::: Excerpted passage

I don't *think* I was boring.  It would have helped if I were a better cards player.  I think Kim and Frank were spooked by my sobriety streak but the 2 Harbors general store seemed to have an endless supply of 0 gravity Heineken so we found a way to not make this an irreconcilable difference.  

Being uncomfortable was a thing with the soaked start, but I got to test all these truisms about wool and fleece keeping you warm even when they are wet.  The switchback camping pad never created a hugely restorative night of sleep (even with a valerian tea and 2 tylenol PM), but with only two nights rough, it didn't compromise my mileage that much.  

Shark week was pretty much right on schedule and my triple play (tampon, pad, period underwear) was plenty of coverage.  Maybe some day I'll get back to experimenting with diva cups, but it is unlikely I'll need one to do long excursions before going menopausal.  

The house was in chaos when I got home, but the kid and dogs were in good shape, which was all I expected DH to do.  He also did some major yard landscaping for extra credit and planted a potted citrus Christmas gift for me.    

The one area that surprised me was how little time in the total day we spent hiking-- 2.5 hours to 5.5 hours/day.  If I were planning another excursion for myself, I'd want to see if I could push the mileage a little higher.  I would put more thought into arrival and departure times from campsites and how they would work with meal times.  But now I know that if climbs are involved, my average pace is 26ish min miles and if it is flat, plan for more like 23ish min miles.  

I'm tempted to consider doing a longer excursion with fewer hotel stops, since there still some leveling up to do in terms of quickly breaking camp and packing equipment in a way that makes it easy to set back up (i.e. wet tents).

::::::
::: Recorded information

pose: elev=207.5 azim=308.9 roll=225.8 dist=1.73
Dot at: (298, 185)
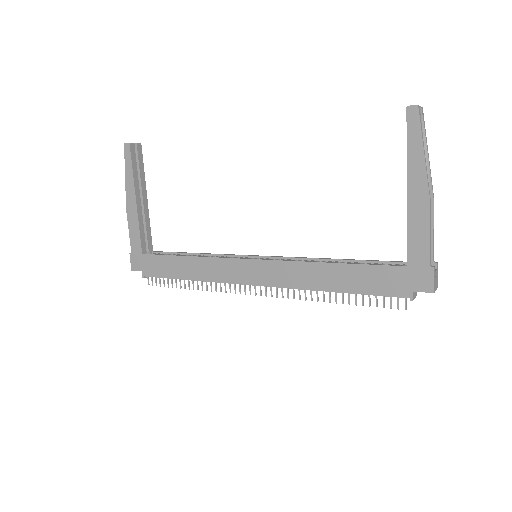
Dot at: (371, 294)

::::::

Request: Please repeat word for word the stretch of the trip recap from "Shark week was" through "before going menopausal.".

The completed task:
Shark week was pretty much right on schedule and my triple play (tampon, pad, period underwear) was plenty of coverage.  Maybe some day I'll get back to experimenting with diva cups, but it is unlikely I'll need one to do long excursions before going menopausal.